F.: Assolutamente. Poi possiamo parlarne in prospettiva.
G.: Allora, diciamo che negli anni Settanta e Ottanta del secolo scorso – per non scomodare Malthus – si parlava di population bomb, di una bomba demografica dovuta a un eccesso di crescita della popolazione rispetto alla crescita economica, “bomba” che poteva “esplodere” con danni immensi per l’umanità. Oggi di bomba demografica non parla più nessuno[1], perché la crescita demografica mondiale è rallentata e si è capito che se non c’è istruzione, se non c’è salute, se non c’è, soprattutto, una nuova condizione della donna, questa crescita demografica non può rallentare più di tanto. D’altra parte il Primo Ministro indiano, parlando alla sua gente una ventina d’anni fa diceva – e io ero presente: «Io sono convinto che dobbiamo rallentare la crescita demografica attraverso un diffuso controllo delle nascite; ma se io vado a dire ai miei concittadini delle classi medio basse che dobbiamo fare controllo delle nascite, che dobbiamo rallentare la crescita demografica, loro non capiscono il perché, dal momento che in una economia come era quella indiana, a forte intensità di manodopera, ogni persona in più costituisce un gran valore». E quindi si è dovuto innescare un meccanismo virtuoso, in cui puntare su crescita economica, crescita della cultura e della salute, oltre che una nuova condizione della donna. Se non ci sono questi tre pilastri, un diffuso controllo delle nascite, evidentemente, non si ha.
Ora, che cosa succede: intanto, per metter su i tre pilastri ci vuole uno sforzo non indifferente, e non poco tempo. E poi, una volta che si è avviata, con la crescita economica, la crescita della cultura e la nuova condizione della donna, bisogna aspettare, perché le generazioni più vecchie difficilmente assorbono i nuovi modelli culturali e i nuovi modelli di comportamento, e quindi bisogna attendere che escano dalle età riproduttive le generazioni più vecchie e che entrino le più nuove, più sensibili e più attente a questi processi. Questo è avvenuto e sta avvenendo, tanto che nella politica di singole nazioni o di vari continenti dove non compare più l’espressione “population bomb”. In quasi tutti i tutti i paesi del mondo, la crescita demografica, che aveva destato tanta preoccupazione, è rallentata fortemente. Quindi, i vari Paesi – e soprattutto le unioni di vari Paesi – riescono a gestire abbastanza bene la crescita demografica, insieme alla crescita economica ed a quella sociale.

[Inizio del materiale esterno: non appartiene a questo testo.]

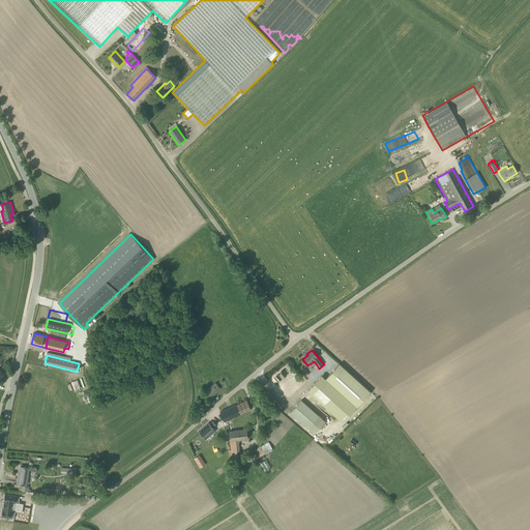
[(371,391),(340,363),(326,379),(322,375),(307,390),(343,422),(371,391)]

Il problema di gran lunga più rilevante rimane nella contrapposizione demografica tra Africa ed Europa, perché l’Africa è ancora a crescita molto elevata – 2% l’anno circa, il che, perdurando, significa raddoppio della popolazione in 35 anni – e l’Europa è invece a crescita zero – o, in qualche Paese, sotto lo zero. In particolare questa crescita molto forte si ha nell’Africa Sub-sahariana, che ha, sia alla sua destra che alla sua sinistra, due grandi oceani, mentre a Nord c’è un deserto e un “piccolo” mare, che è il Mediterraneo. Ora, avendo a destra e a sinistra due grandi oceani e sopra un piccolo mare, si capisce come l’eccesso di crescita demografica dell’Africa (rispetto alla crescita delle risorse economiche e sociali) tenda ad avere uno sbocco migratorio che non può che essere quello mediterraneo.